Breastfeeding and child survival

Aug 03, 2017


Ruchika Sachdeva
Nutrition Team Leader, PATH

Ruchika with her daughters, Shyla and Sadhya.


Breastfeeding provides optimal nutrition and is a pillar of child survival. Despite that, in India, only 42 percent of babies are breastfed in the first hour of birth and only half are exclusively breastfed for the first six months. When I see my daughters, Shyla (10) and Sadhya (5), healthy and smart, I know that breastfeeding played a role in laying a solid foundation for their future.


At PATH, one of our key roles has been to increase access and uptake of breastmilk, so that every child in India gets a head start in life. Working with PATH global colleagues, governments and local partners, we are gradually achieving this by strengthening health systems, sharing global guidance, supporting innovation, and creating awareness.


India achieved a major milestone on July 6, 2017, when the government launched the “National Guidelines on Lactation Management Centres in Public Health Facilities.” The guidelines are modeled on PATH’s Mother Baby Friendly Initiative Plus model, an integrated system which strengthens breastfeeding education and support, promotes kangaroo mother care, and ensures provision of safe donor human milk for babies who cannot access mother’s own milk. The end objective is to universalize the availability of breastmilk for all babies.

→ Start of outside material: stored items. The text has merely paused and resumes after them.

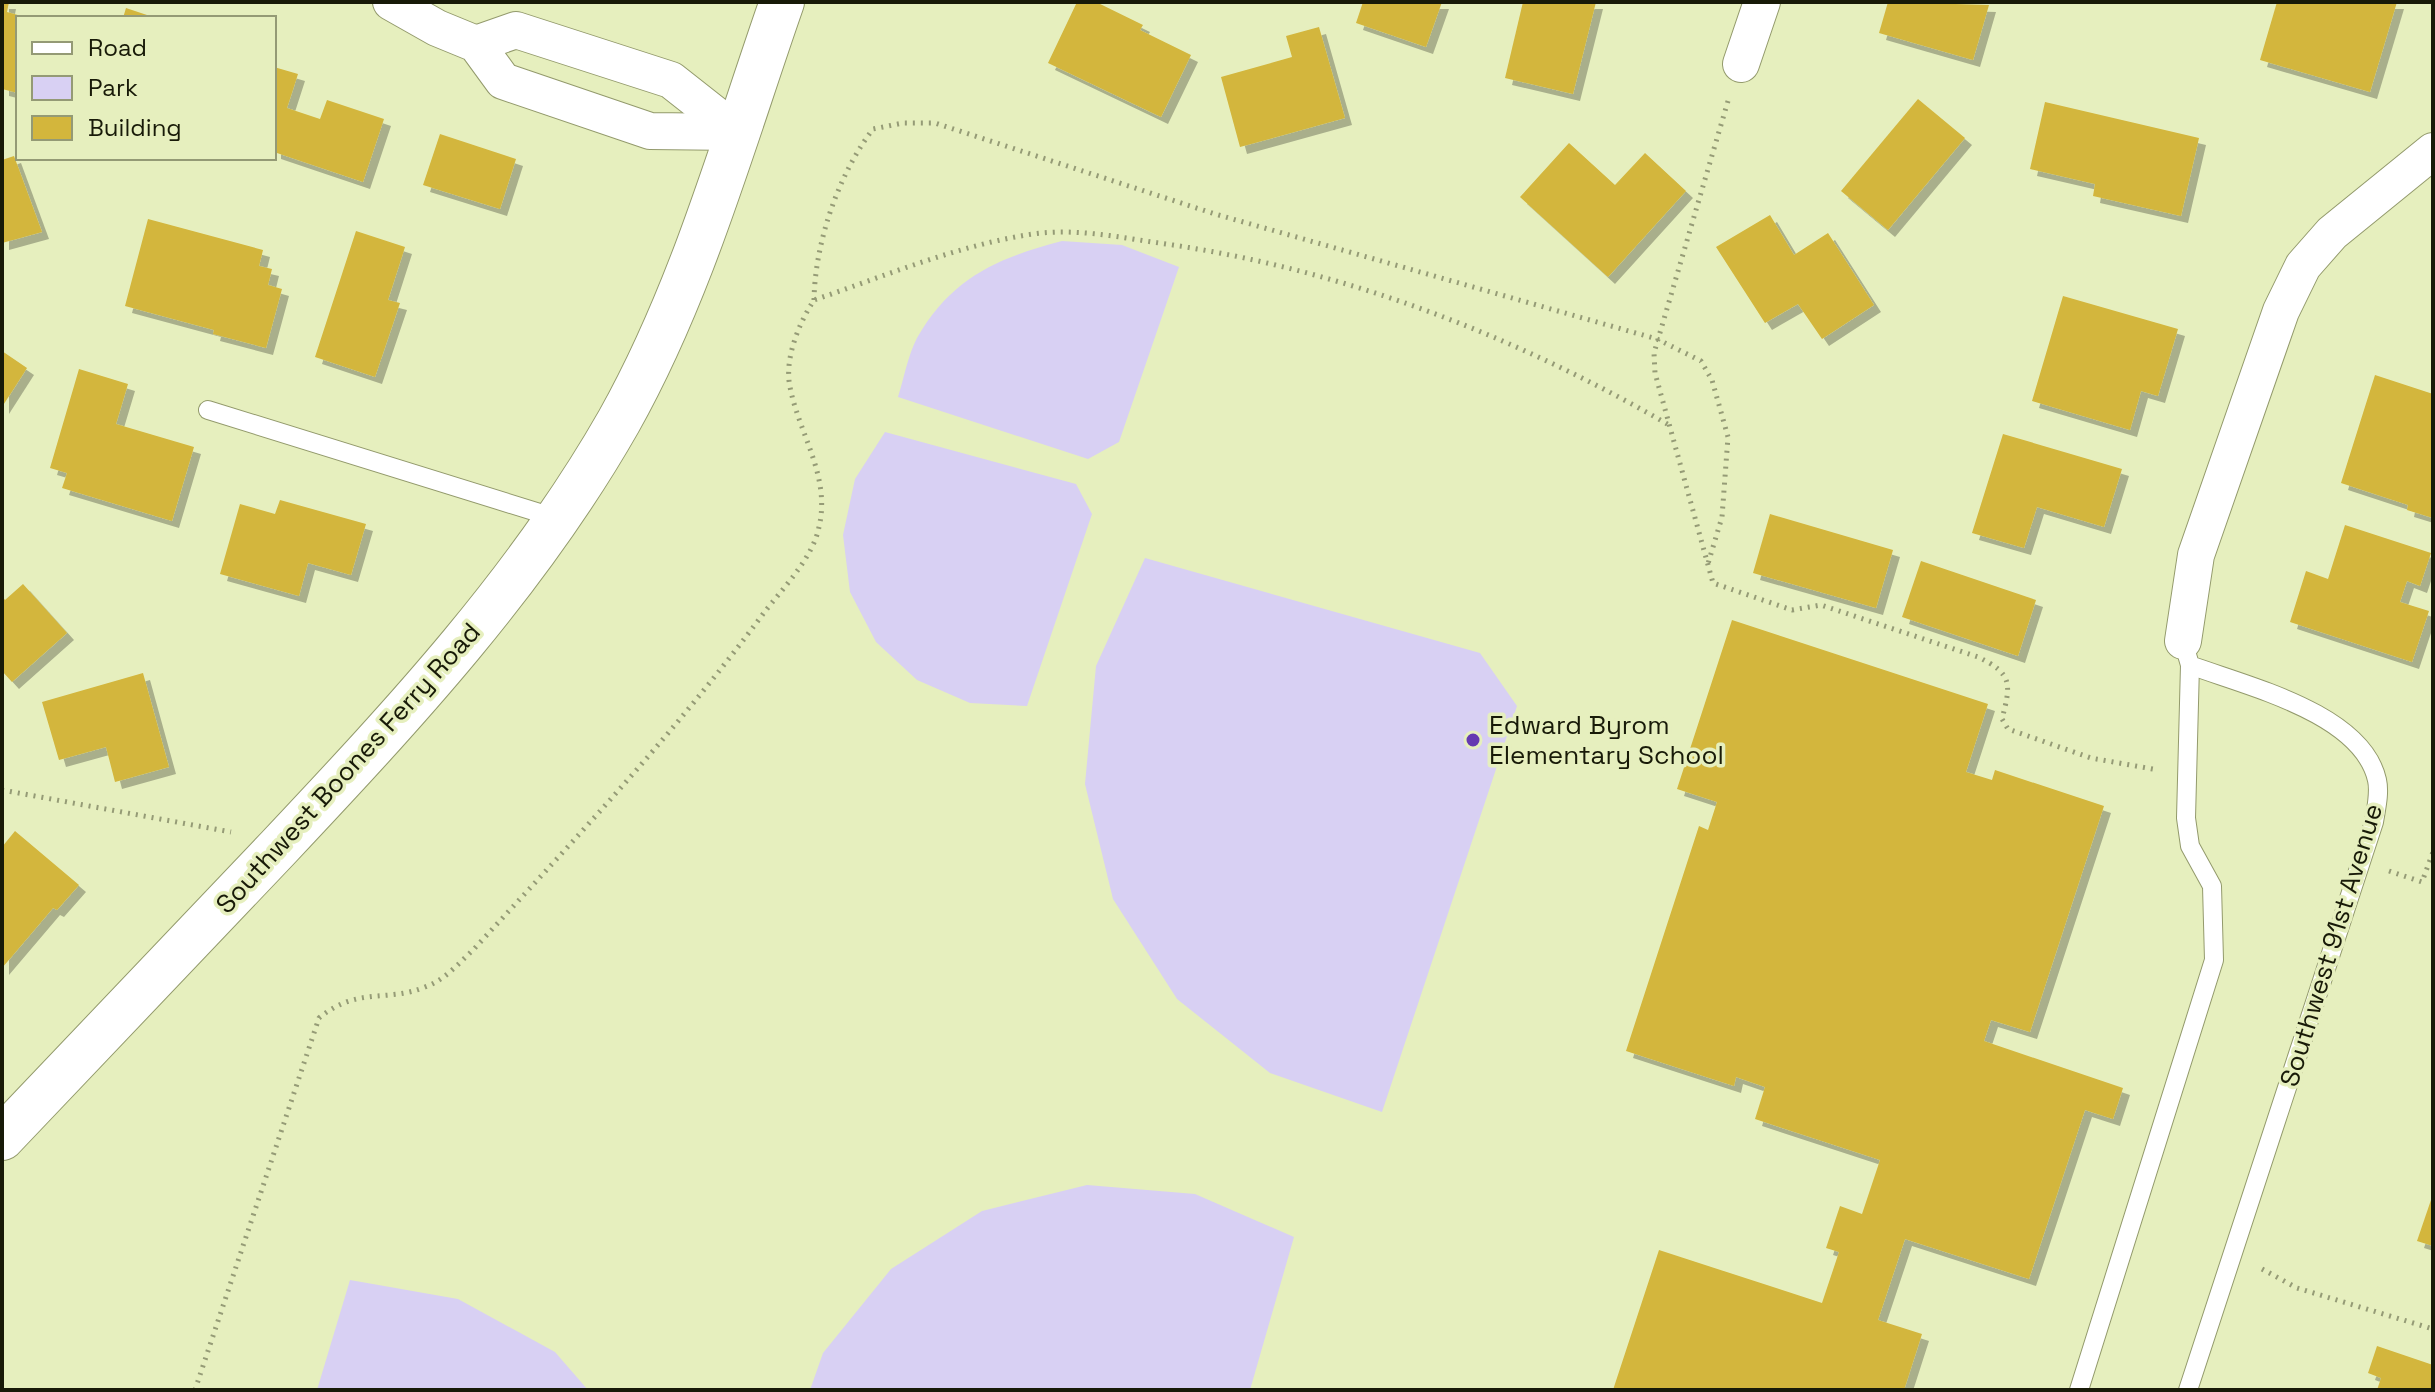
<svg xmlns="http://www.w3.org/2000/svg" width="2435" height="1392" font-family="'Space Grotesk',sans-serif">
  <defs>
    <filter id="shadow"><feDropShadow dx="7" dy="7" stdDeviation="0" flood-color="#0004"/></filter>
  </defs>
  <rect width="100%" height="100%" fill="#e6efbe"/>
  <g fill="#d8d0f3">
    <path d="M1062,241L1122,245L1179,267L1119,442L1088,459L898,397C904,378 908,355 917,338C952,277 998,258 1062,241Z"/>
    <polygon points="885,432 1076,484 1092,514 1027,706 970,703 917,680 876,642 850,592 843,535 855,479"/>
    <polygon points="1145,558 1480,653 1517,706 1382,1112 1270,1073 1177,999 1113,899 1085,784 1096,666"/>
    <polygon points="1087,1185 1195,1194 1294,1237 1250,1390 810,1390 823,1353 891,1269 982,1211"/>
    <polygon points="350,1280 458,1299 555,1352 588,1390 317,1390"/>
  </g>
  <g fill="#d3b63c" filter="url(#shadow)">
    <polygon points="2,2 9,2 7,12 25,17 18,18 18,93 2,89"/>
    <polygon points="1077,2 1096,2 1143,25 1140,30 1191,55 1161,117 1048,63"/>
    <polygon points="1363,2 1442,2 1426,47 1356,23"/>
    <polygon points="1523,2 1596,2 1573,94 1505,78"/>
    <polygon points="1888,2 1989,5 1973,60 1879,33"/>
    <polygon points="2277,2 2397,2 2370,92 2260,60"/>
    <polygon points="126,8 153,17 153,18 123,18"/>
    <polygon points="1319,27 1345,118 1240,147 1221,77 1292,57 1286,36"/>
    <polygon points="274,67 298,74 287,108 320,119 327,100 384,119 363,182 274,152"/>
    <polygon points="1918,99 1965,138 1888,230 1841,191"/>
    <polygon points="2045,102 2199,138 2181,216 2093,196 2095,184 2030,169"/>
    <polygon points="440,134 516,159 500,209 423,185"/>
    <polygon points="1569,143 1615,185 1645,153 1686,191 1608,277 1520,197"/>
    <polygon points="14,156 42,232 2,243 2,160"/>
    <polygon points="1770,215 1794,255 1828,233 1874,305 1822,339 1798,304 1765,323 1716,247"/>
    <polygon points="148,219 263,250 259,266 272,269 268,285 282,289 266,348 213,334 214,330 125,306"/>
    <polygon points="356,231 405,247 388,300 400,303 375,377 315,357"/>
    <polygon points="2063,296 2178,329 2158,396 2141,391 2130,430 2032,401"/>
    <polygon points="2,351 27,368 2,407"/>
    <polygon points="79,369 128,384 116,424 194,447 172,521 62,488 67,473 50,468"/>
    <polygon points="2375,375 2433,394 2433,518 2407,510 2408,505 2341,483"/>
    <polygon points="2003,434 2122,469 2104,527 2037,507 2024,548 1972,533"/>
    <polygon points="280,500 366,524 351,575 308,563 299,596 220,574 240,504 275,514"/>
    <polygon points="1770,514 1893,550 1876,608 1753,573"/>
    <polygon points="2345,525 2431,553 2420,586 2407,581 2400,602 2429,611 2412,662 2290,622 2306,571 2328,579"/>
    <polygon points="1921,561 2036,600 2018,656 1902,617"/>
    <polygon points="23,584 67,633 12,682 2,671 2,596 5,600"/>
    <polygon points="1732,620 1988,704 1966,772 1992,780 1995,770 2104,806 2030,1032 1991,1020 1984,1041 2123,1088 2113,1119 2085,1110 2029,1279 1905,1239 1878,1320 1922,1334 1904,1390 1613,1390 1659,1250 1822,1303 1839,1252 1826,1248 1840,1206 1862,1214 1880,1160 1755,1119 1765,1087 1736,1077 1734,1086 1626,1051 1699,826 1708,830 1717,802 1677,789"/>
    <polygon points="143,673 169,767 115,782 106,747 59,760 42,702"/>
    <polygon points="15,831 79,885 57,910 53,908 2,968 2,847"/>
    <polygon points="2432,1197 2433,1197 2433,1246 2417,1241"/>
    <polygon points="2377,1346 2433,1365 2433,1390 2377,1390 2381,1378 2368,1373"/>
  </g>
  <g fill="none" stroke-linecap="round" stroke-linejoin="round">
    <defs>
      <g id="service">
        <polyline points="208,410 556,518"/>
        <path d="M2183,641L2190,665C2246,686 2362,713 2377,780C2380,793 2376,809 2374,822L2188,1390"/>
        <polyline points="2079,1390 2214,960 2212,886 2190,846 2186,818 2190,665"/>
      </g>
      <g id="minor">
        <polyline points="391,2 437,28 476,44 503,81 650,131 737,132"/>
        <polyline points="476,44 516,30 671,80 737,132"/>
        <polyline points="1741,64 1762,2"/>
        <polyline points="2183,641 2196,555 2281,311 2303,266 2332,233 2433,151"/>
      </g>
      <path id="secondary" d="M2,1138C94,1041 186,944 278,848C404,714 528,581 619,421C692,291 733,142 782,2"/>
    </defs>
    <use href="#service" stroke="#939a6c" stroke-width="20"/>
    <use href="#minor" stroke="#939a6c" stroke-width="38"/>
    <use href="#secondary" stroke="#939a6c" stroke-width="46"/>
    <g stroke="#959b76" stroke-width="5" stroke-dasharray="2 6" stroke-linecap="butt">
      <path d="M1728,101L1654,353L1655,373L1713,583L1792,610L1821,605L1978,657C2013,674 2011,684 2002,719L2008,729L2091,758L2158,770"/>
      <path d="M814,300C815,243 838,175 873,129L903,123H935L1215,214L1657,339L1701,361L1712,380L1728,437L1722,517L1707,567"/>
      <polyline points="2,790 231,832"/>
      <polyline points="2389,871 2422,882 2433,852"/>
      <polyline points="2262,1269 2297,1288 2433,1329"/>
      <path d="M195,1390L319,1018C358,986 386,1003 425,987C445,980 459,963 474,949C575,839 674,734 763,614C782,589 813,558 819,527C831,477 799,434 790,387C784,359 799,323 814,300C885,276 958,245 1033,234C1075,228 1118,237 1159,243C1339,268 1512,334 1669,425"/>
    </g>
    <use href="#service" stroke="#fff" stroke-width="18"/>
    <use href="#minor" stroke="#fff" stroke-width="36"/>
    <use href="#secondary" stroke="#fff" stroke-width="44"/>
  </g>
  <circle fill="#6539b1" stroke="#e6efbe" stroke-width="3" cx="1473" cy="740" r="8"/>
  <g text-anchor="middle" stroke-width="7" stroke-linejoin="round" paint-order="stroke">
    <g font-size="26" fill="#181a08" stroke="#e6efbe" text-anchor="start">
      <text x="1489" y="734">Edward Byrom<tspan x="1489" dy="30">Elementary School</tspan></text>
    </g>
    <g font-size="26" fill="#181a08" stroke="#e6efbe">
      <text transform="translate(348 768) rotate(-48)" y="9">Southwest Boones Ferry Road</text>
      <text transform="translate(2331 945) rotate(-73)" y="9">Southwest 91st Avenue</text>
    </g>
  </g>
  <rect width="2435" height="1392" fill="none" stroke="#181a08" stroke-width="8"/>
  <rect x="16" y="16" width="260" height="144" fill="#e6efbe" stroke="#949a75" stroke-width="2"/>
  <rect x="32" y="42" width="40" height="12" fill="#ffffff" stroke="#949a75" stroke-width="2"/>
  <text x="88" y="56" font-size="24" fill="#181a08">Road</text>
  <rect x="32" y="76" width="40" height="24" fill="#d8d0f3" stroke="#949a75" stroke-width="2"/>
  <text x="88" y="96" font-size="24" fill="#181a08">Park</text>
  <rect x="32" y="116" width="40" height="24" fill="#d3b63c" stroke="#949a75" stroke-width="2"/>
  <text x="88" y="136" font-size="24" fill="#181a08">Building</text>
</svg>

For the high number of premature and low birth weight babies in the country, breastmilk is crucial for their survival and wellbeing. If fed formula milk, contamination through bottles or unsafe water can increase chances of infections, sepsis, and diarrhea, which can be fatal. Interactions with the Government of India began three years ago, highlighting the need to increase access to human milk for vulnerable babies through the human milk bank system. Efforts were focused on building capacity; supporting learning exchanges; sharing best practices through the formation of the human milk banking network chapter of India; and forming a technical advisory group to discuss operational systems that would best suit India. All these efforts led to the drafting and publishing of the guidelines.


Technical advisory board group shot
The Government technical advisory group with both Dr. Ajay Khera, and Dr. Sila Deb, Ministry of Health and Family Welfare (front row third from the right and third from the left).


Globally, PATH has been at the forefront in supporting establishments of human milk banks as part of an integrated approach. We now see a growing momentum in advancing human milk banking in India. From 14 milk banks in 2014, today, there are more than 40.


A film on PATH’s work in India and the growing momentum of human milk banking in the country


As the guidelines are set to be implemented, ensuring that all babies have access to human milk so that they, too, can have a healthy future like my daughters, it is indeed a proud moment for many of us at PATH.